I’m in trouble with Working Mum because I’ve let the pool go green. The early taste of summer is predicted to stay for the weekend and WM was really looking forward to having her first swim of the season.

Princess is unhappy because I haven’t re-formatted the video camera’s hard-drive (something it needed to be able to work). Apparently, I’d been told that she absolutely had to have it fixed to use at school this afternoon and as Home IT manager, ‘technology maintenance’ is allegedly my responsibility.

Soldier Boy isn’t happy because I forgot to collect his contact lenses yesterday, which meant he had to go to school in his glasses looking like a nerd (or so he describes the minor inconvenience).

Rodent Boy is annoyed with me simply because I woke him up and made him go to school.

Even Rodent’s school told me off earlier today, this is the second time in a week they’ve needed to call me to advise he was missing his lunchbox. What’s the matter with these people? In my day if you forgot your lunchbox you just ate worms from the playing field. I got him there on time didn’t I? Okay, he was wearing yesterday’s crumpled trousers, dirty shirt and minus his tie (which I couldn’t find) but at least he wasn’t late.
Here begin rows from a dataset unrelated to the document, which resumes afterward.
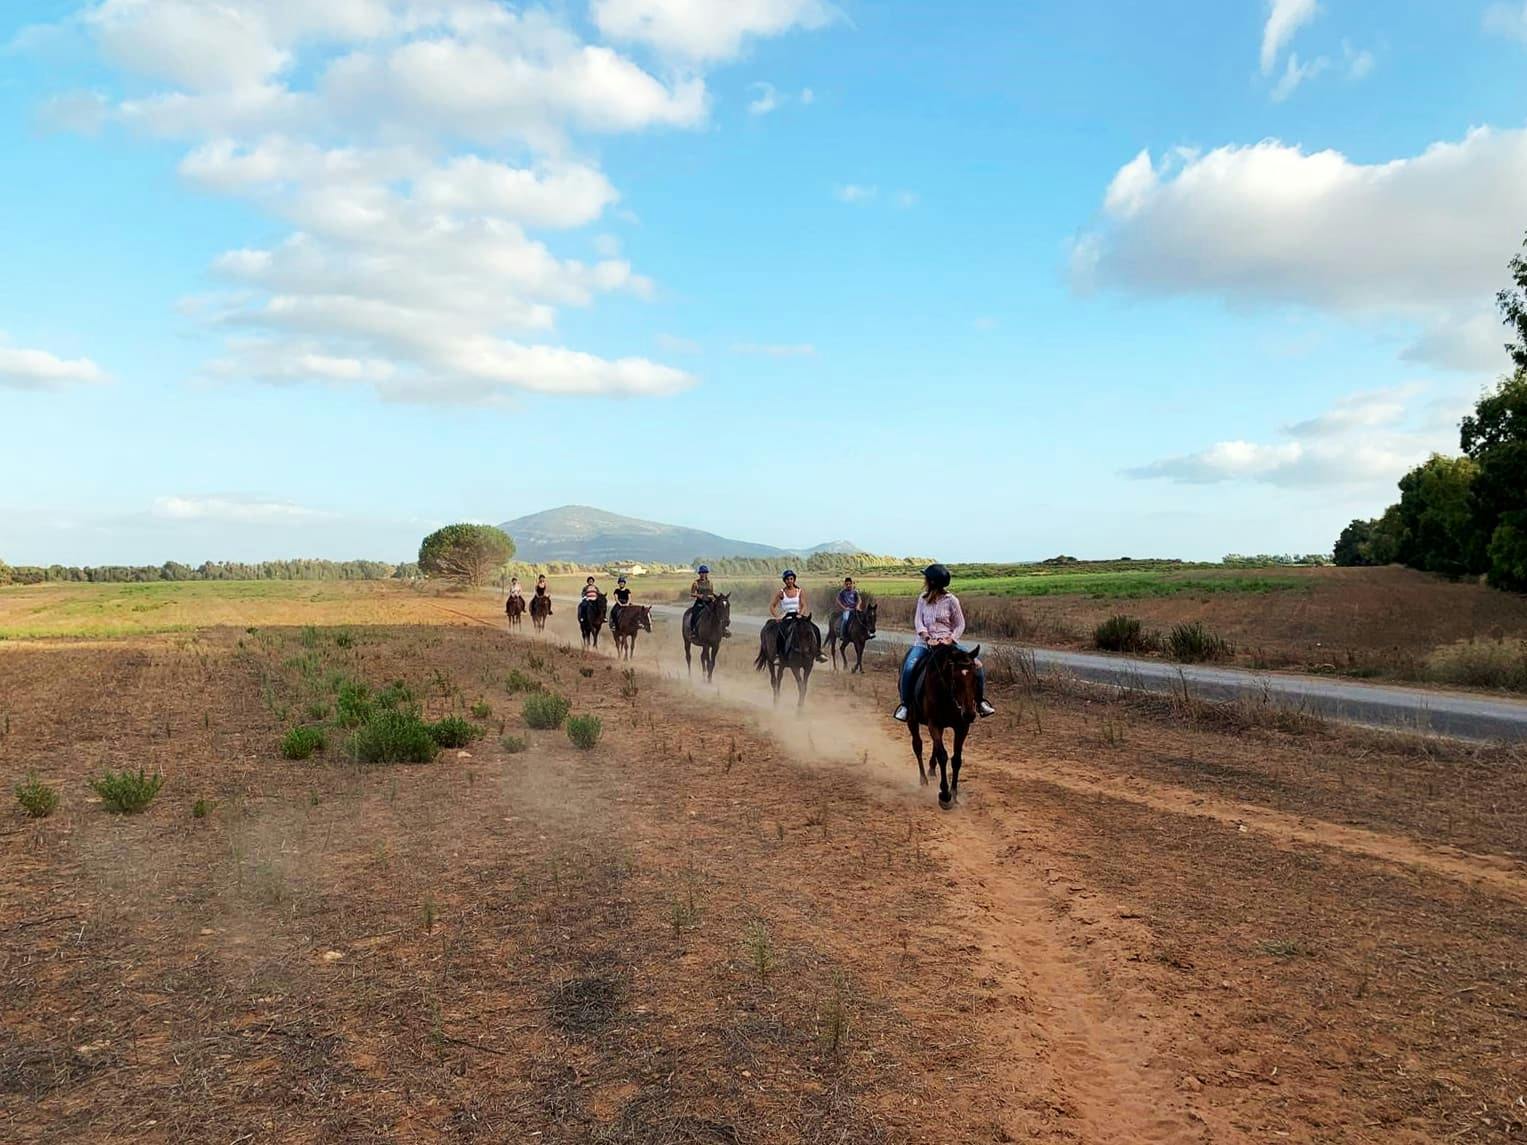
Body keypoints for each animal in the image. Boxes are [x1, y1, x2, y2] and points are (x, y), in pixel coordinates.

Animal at [897, 647, 983, 818]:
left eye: (975, 679)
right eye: (955, 680)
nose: (969, 714)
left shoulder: (962, 727)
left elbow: (956, 759)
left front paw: (954, 793)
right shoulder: (934, 724)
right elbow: (943, 756)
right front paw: (945, 795)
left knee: (934, 748)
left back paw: (931, 770)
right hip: (912, 721)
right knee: (918, 746)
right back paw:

So I decided I needed to do what every self-respecting househusband does in situations like this… I went shopping.

This decision however caused the one living thing that was still my friend, Muppet Dog, to immediately switch camps and hate me as well. Looking out the lounge window as I drove off, he gave me that ‘confused angry dog’ look. You know, the one that seems to say, ‘Why would he go off to the dog-park and leave me here? It doesn’t make sense. What a bastard!’.

Well all’s well that ends well, as they say. Who ‘they’ are I don’t actually know, but they’re very clever and know a lot stuff about everything. Anyway, after a small amount of retail therapy I felt much better, and I have since bought chlorine for the pool, which should now be hygienically clear by tomorrow. I re-formatted the video camera and dropped it off to Princess just in time. Rodent got his lunch. I picked up the contact lenses so Soldier Boy can be nerd-free again and then took the dog for a run in the park.

Now to enjoy the rest of my birthday!